** Ejercicio **
Por favor, continúa el texto sobre el alza de los seguros de gastos médicos a partir de su última oración.

** Texto de estudio **
Por Jorge Cruz Camberos
Hay una conversación que se está repitiendo en miles de familias mexicanas. Llega la renovación del seguro de gastos médicos. Abren el correo, ven el nuevo precio y se preguntan: “¿Cómo puede haber subido tanto si ni siquiera lo utilicé?”. En 2026 se han reportado aumentos de entre 20% y 75%. En adultos mayores existen casos todavía más altos.
La explicación no es una sola. La atención médica en México se ha encarecido cerca de 15% en un año. Hospitales, medicamentos y tratamientos aumentan mucho más rápido que la inflación general. Además, un cambio fiscal convirtió parte del IVA que pagan las aseguradoras en un costo adicional.

** Fragmentos de registros **
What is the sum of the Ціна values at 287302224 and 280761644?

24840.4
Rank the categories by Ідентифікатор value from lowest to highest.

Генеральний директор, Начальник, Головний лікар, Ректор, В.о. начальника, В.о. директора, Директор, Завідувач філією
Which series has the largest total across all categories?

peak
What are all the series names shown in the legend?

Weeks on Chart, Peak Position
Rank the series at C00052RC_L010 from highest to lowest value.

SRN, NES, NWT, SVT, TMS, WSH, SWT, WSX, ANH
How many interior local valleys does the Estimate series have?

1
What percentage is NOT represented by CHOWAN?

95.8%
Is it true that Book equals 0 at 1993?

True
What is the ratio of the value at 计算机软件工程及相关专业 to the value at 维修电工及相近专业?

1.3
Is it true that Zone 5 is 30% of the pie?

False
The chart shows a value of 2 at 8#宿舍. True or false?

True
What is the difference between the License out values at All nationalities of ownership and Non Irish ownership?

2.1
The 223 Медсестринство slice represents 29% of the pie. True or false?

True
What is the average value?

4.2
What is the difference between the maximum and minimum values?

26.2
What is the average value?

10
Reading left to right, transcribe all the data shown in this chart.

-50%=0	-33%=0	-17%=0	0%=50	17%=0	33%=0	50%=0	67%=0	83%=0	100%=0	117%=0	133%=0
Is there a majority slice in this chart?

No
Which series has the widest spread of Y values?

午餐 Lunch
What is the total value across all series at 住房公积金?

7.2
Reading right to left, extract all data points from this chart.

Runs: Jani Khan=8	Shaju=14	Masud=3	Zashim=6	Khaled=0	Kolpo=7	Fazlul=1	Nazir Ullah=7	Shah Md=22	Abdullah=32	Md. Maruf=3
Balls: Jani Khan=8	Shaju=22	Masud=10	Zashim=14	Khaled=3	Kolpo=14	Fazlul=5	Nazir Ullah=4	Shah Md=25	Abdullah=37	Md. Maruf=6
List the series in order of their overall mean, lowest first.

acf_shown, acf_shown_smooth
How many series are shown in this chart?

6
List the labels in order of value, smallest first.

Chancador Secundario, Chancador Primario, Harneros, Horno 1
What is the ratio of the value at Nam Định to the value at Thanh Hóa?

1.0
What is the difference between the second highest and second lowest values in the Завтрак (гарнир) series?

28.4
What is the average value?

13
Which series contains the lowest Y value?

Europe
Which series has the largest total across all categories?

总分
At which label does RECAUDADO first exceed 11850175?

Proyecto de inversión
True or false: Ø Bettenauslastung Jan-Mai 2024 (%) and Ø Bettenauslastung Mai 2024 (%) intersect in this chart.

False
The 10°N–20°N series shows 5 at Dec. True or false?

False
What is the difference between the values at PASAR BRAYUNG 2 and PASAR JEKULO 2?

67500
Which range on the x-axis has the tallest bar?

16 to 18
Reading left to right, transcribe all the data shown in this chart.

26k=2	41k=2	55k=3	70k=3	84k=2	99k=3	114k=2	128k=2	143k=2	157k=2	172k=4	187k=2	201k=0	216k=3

** Respuesta **
Pero detrás de las cifras hay una realidad mucho más humana: El seguro se vuelve más caro exactamente cuando nosotros nos volvemos más vulnerables. A los 35 años pagarlo puede ser incómodo. A los 55 comienza a pesar. Después de los 65 puede convertirse en uno de los gastos más difíciles de sostener para una familia. Cancelar tampoco es una decisión sencilla.
Quien abandona una póliza después de muchos años puede perder antigüedad y enfrentar dificultades para asegurar padecimientos que ya aparecieron. El riesgo médico no desaparece: simplemente pasa de la aseguradora al patrimonio familiar. Por eso debemos cambiar la conversación.
Cuando contratamos un seguro médico preguntamos cuánto cuesta hoy. También deberíamos preguntarnos: ¿Cómo voy a pagarlo dentro de 10, 20 o 30 años?. Podemos aumentar el deducible, revisar el coaseguro o cambiar el nivel hospitalario. Son alternativas que deben analizarse antes de cancelar. Pero ninguna resuelve por completo el problema de fondo: las primas probablemente continuarán aumentando conforme envejecemos.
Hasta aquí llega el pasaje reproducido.